Given records.
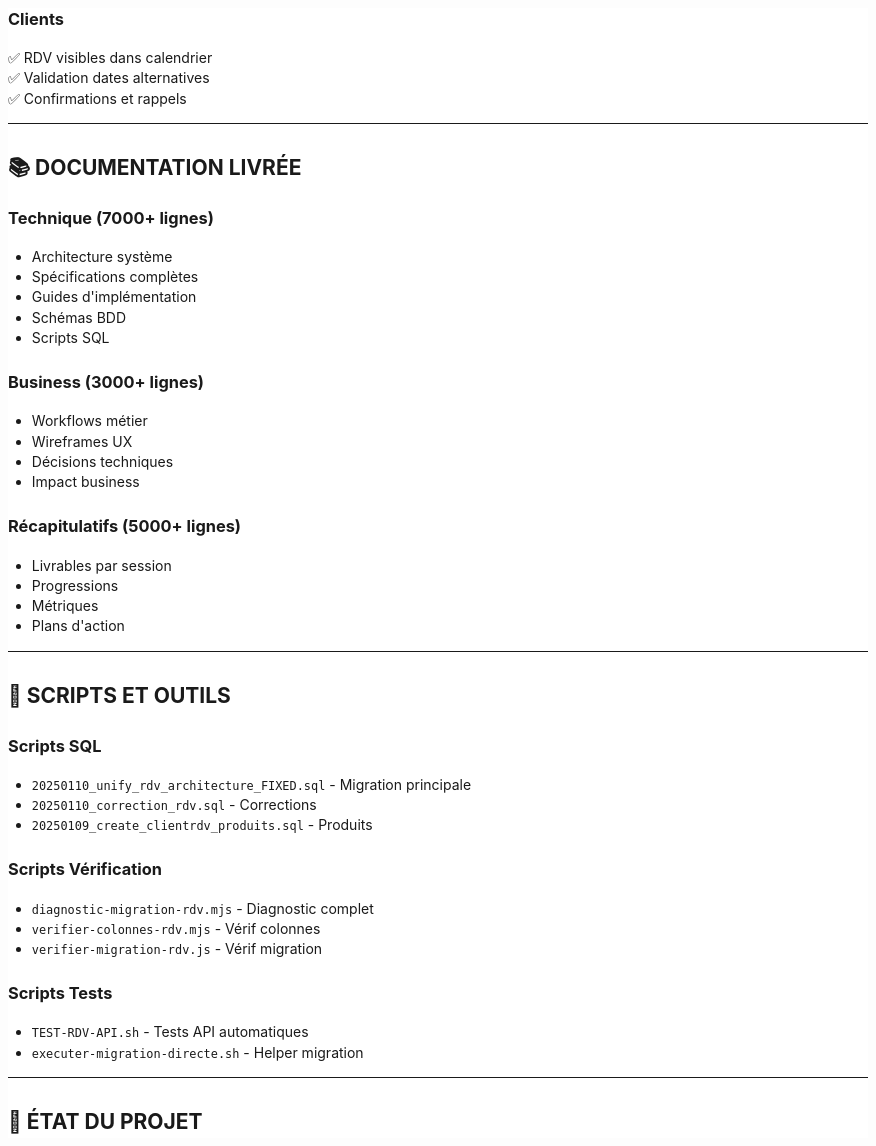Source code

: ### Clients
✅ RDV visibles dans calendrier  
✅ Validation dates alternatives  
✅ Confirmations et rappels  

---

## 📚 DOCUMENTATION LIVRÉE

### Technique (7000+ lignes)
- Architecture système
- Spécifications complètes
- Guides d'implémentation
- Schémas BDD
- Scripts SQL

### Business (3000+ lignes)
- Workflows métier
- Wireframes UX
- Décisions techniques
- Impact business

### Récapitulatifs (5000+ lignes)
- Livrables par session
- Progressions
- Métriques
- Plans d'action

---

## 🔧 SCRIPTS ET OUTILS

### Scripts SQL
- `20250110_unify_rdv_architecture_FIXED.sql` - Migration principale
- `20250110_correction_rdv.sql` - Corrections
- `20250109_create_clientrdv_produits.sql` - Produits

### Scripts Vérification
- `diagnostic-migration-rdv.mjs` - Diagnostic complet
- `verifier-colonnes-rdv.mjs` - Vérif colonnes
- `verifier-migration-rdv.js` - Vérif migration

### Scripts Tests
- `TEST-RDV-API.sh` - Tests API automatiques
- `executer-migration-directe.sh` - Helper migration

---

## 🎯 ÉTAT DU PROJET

What you have to do. Change every occurrence of "lignes" to "lines" in the material above and give the text again with everything else unchanged. Leave the pictures out.

Answer to the problem.
Source code

: ### Clients
✅ RDV visibles dans calendrier  
✅ Validation dates alternatives  
✅ Confirmations et rappels  

---

## 📚 DOCUMENTATION LIVRÉE

### Technique (7000+ lines)
- Architecture système
- Spécifications complètes
- Guides d'implémentation
- Schémas BDD
- Scripts SQL

### Business (3000+ lines)
- Workflows métier
- Wireframes UX
- Décisions techniques
- Impact business

### Récapitulatifs (5000+ lines)
- Livrables par session
- Progressions
- Métriques
- Plans d'action

---

## 🔧 SCRIPTS ET OUTILS

### Scripts SQL
- `20250110_unify_rdv_architecture_FIXED.sql` - Migration principale
- `20250110_correction_rdv.sql` - Corrections
- `20250109_create_clientrdv_produits.sql` - Produits

### Scripts Vérification
- `diagnostic-migration-rdv.mjs` - Diagnostic complet
- `verifier-colonnes-rdv.mjs` - Vérif colonnes
- `verifier-migration-rdv.js` - Vérif migration

### Scripts Tests
- `TEST-RDV-API.sh` - Tests API automatiques
- `executer-migration-directe.sh` - Helper migration

---

## 🎯 ÉTAT DU PROJET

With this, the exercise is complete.